Unsnarling Anti-tying Law's Red Tape

The Federal Reserve has a chance to fix one of the most paradoxical laws in America: the bank anti-tying law. It is less known but more insidious than the antitrust tying laws so famously aimed at Microsoft.

It's time for the Fed to either eliminate the anti-bundling rule altogether or roll it back. Either approach would be consistent with the modernization of antitrust laws currently under way. The Antitrust Modernization Commission set up by President Bush has been considering a variety of ways to reform antitrust laws. American banks will become more competitive in world markets and consumers will receive more efficient financial packages if federal banking regulators rescind the law's outdated "bundling" provisions.

Bundling, or tying, is the practice of providing customers with incentives to purchase multiple products together. A popular consumer example of bundling is a McDonald's Happy Meal: For one price, you get the toy, the burger, fries and a drink.

In the banking business, bundling can mean offering a loan with the purchase of another financial product: for example, a home loan with home insurance. This makes economic sense for banks and customers alike: Once a bank has incurred the cost of assessing a customer's credit, it shouldn't have to repeat the process for other products and can therefore offer additional products more cheaply.

But before a bank bundles products, it must comply not just with two antitrust statutes, the Clayton Act and the Sherman Act, but also the 1970 amendments of the more obscure Bank Holding Company Act. Bank tying restrictions were originally intended to protect consumers from banks thought to have undue market power over retail customers. But policymakers should be asking whether the law makes sense today.

Bank bundling restrictions not only forbid banks from forcing customers to buy any non-traditional banking product (such as investments) together with a traditional banking product (such as a loan), but they even prohibit inducing a customer to buy such products together by lowering the price.

In the last decade, a number of private parties have sued banks, alleging various violations of anti-tying provisions under the antitrust laws, from tying stock purchases to bank loans to requirements to have a bank account in order to cash a check. In most cases, judges have had the good sense to throw the cases out of court. It's a waste of judicial and legal resources.

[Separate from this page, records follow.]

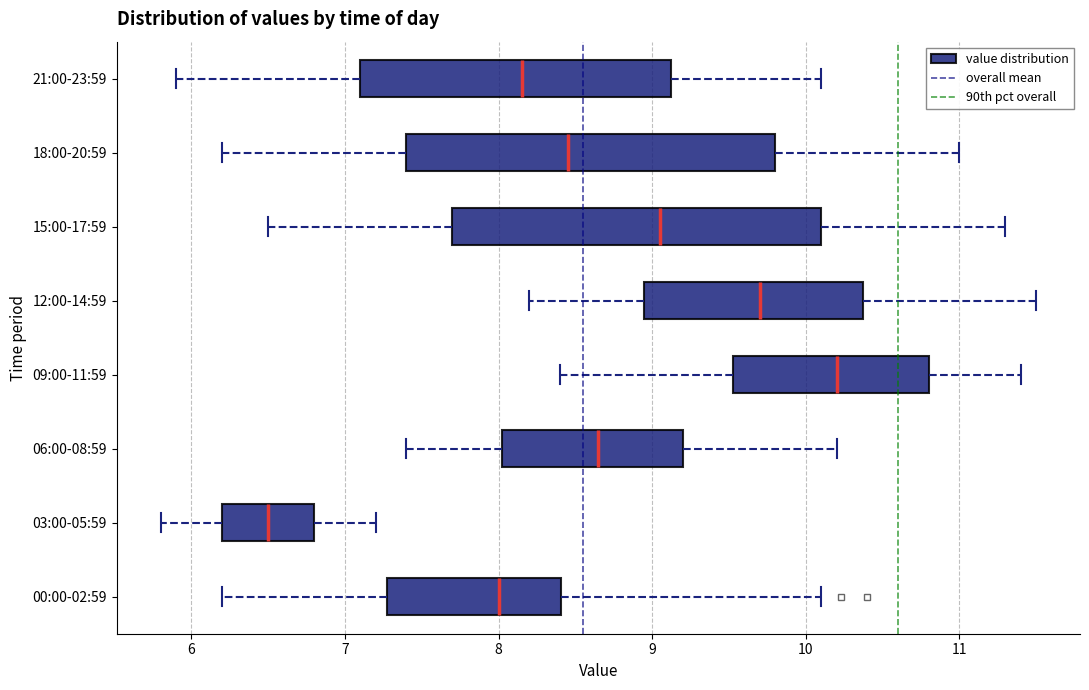

Where does the left whisker of the box for 18:00-20:59 end on the x-axis? The values are not printed on the chart, so give them approximately, as read against the axis.

6.2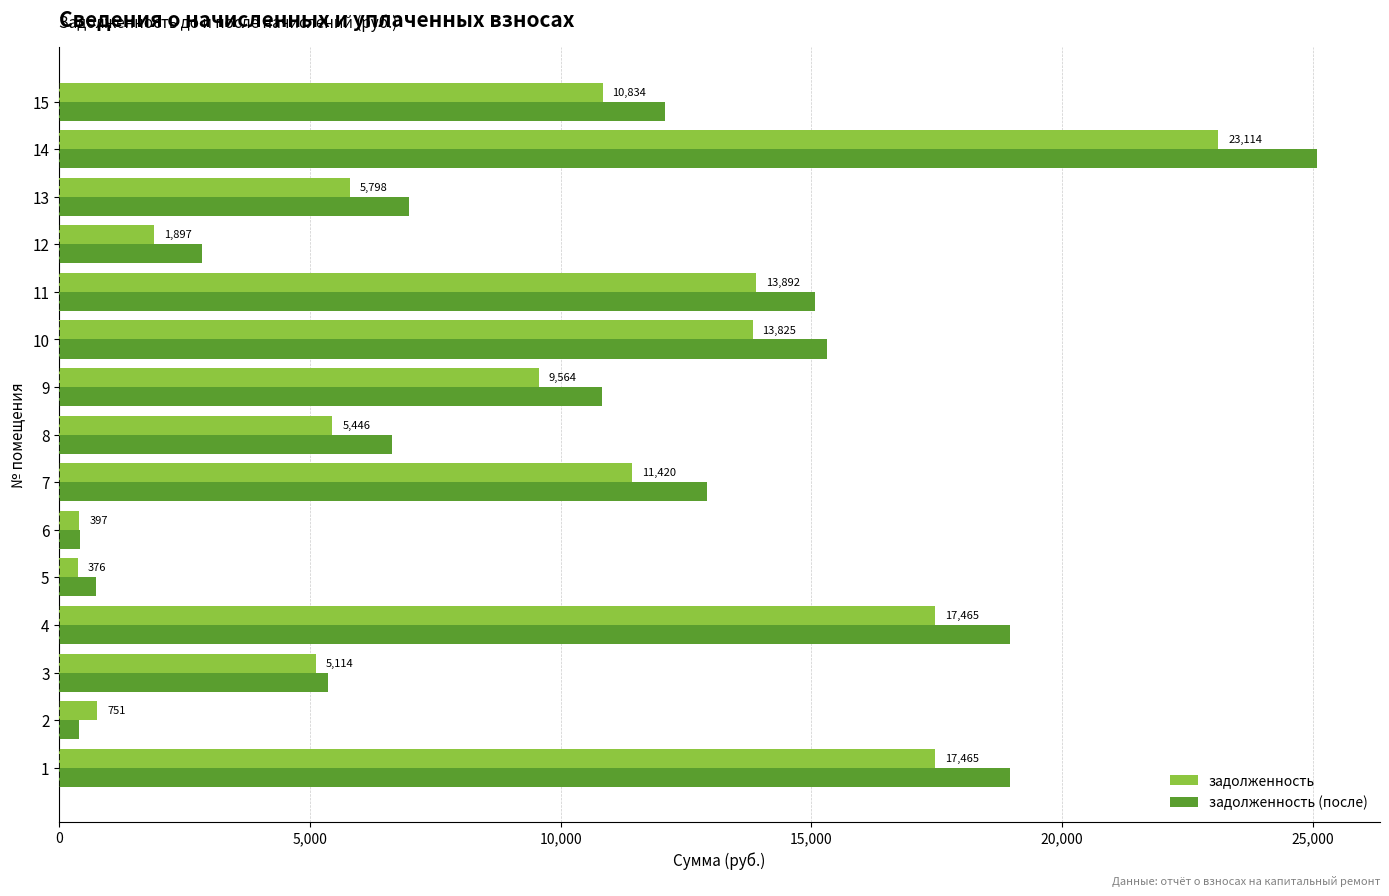

At which label is задолженность closest to 11744?

7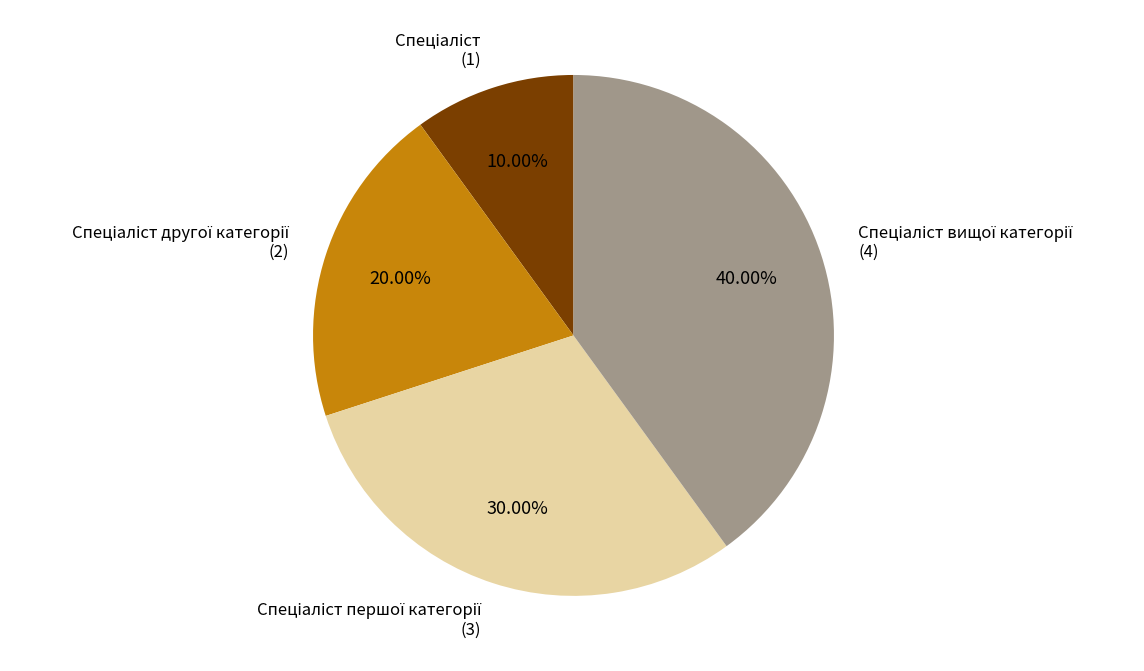

Is there any slice that represents more than half of the pie?

No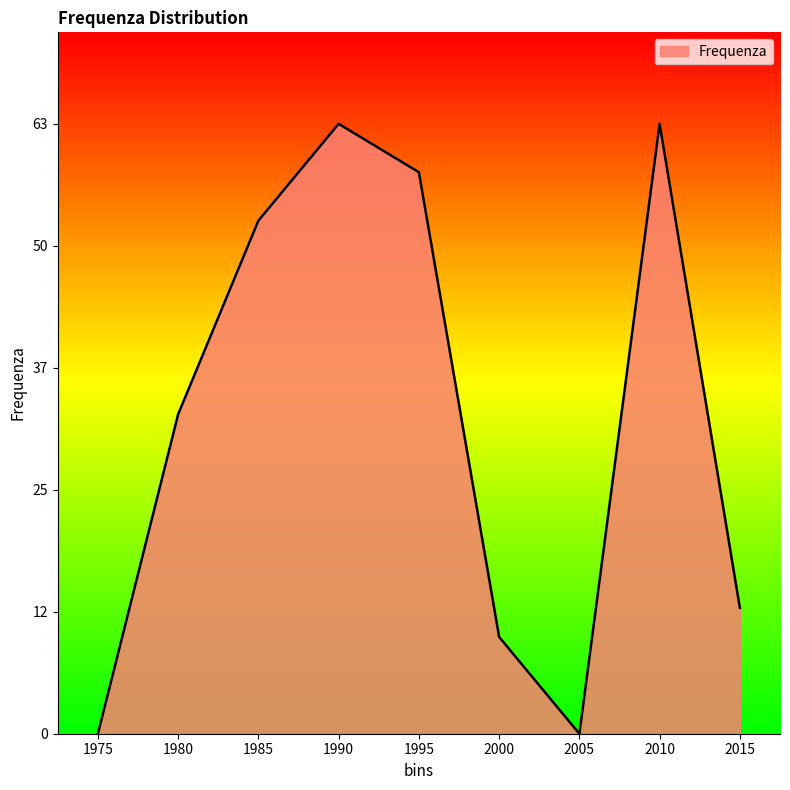

True or false: the data shows 101 at 2010.

False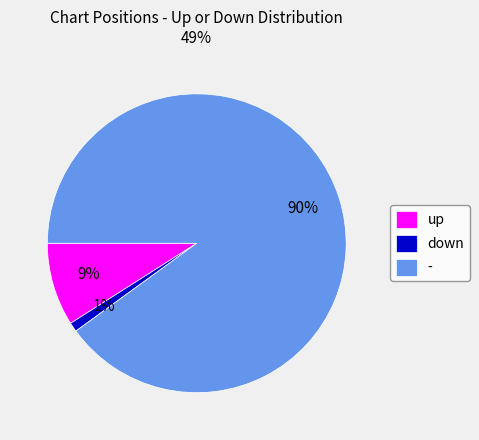

To the nearest percent, what is the combined percentage of down and -?

91%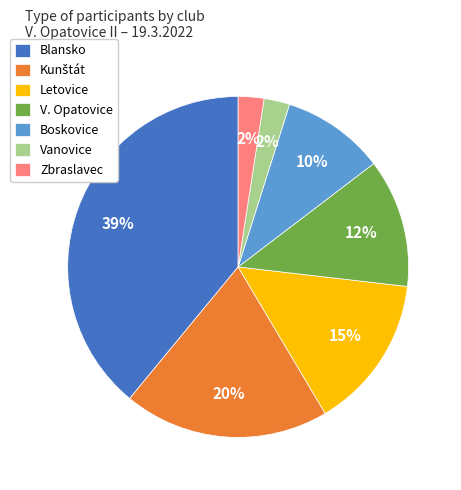

Which slice is the largest?

Blansko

In contrast, in 2003, the Fed, under the banking laws, fined the German bank WestLB AG $3 million for tying investment banking services to loans to large corporate clients.

The excessively broad bank tying law needlessly restricts American banks from competing in the world economy. It's the worst of the nation's anti-tying laws.

The bank law was intended to protect small and powerless retail customers from pressure by big banks to purchase products that they, the customers, don't want. This once had broad populist appeal, but is of dubious value in a competitive marketplace. By "protecting" consumers, the law denies everyone the benefits of cost savings from bundling. Economists cite several efficiency-enhancing reasons why companies bundle: lower transaction costs, economies of scope and quality control.

Even the Department of Justice, enforcer of the antitrust laws, believes this is a bad law. Commenting on the Fed's proposed guidelines, it has noted that since the banking laws only apply to banks and not other financial institutions, the laws could actually lessen competition and harm consumers. They shield non-bank financial institutions from competition from banks.

The benefits of this law are difficult to see. The DOJ sees no reason the banking law should extend beyond the anti-tying provisions of the antitrust laws. Commenting on the banking law's overreach to corporate customers, the DOJ wrote, "We see no evidence that large borrowers such as syndicated loan borrowers need additional assistance beyond the antitrust laws to protect themselves from anti-competitive tying."

Eliminating the bank tying provisions would be the Fed's best option. The second best would be to roll back the restriction so that it doesn't affect a bank's sophisticated corporate customers, who don't need protection.

It has often been argued that antitrust law should have the objective of encouraging competition and efficient performance from the economy. This banking law doesn't do that.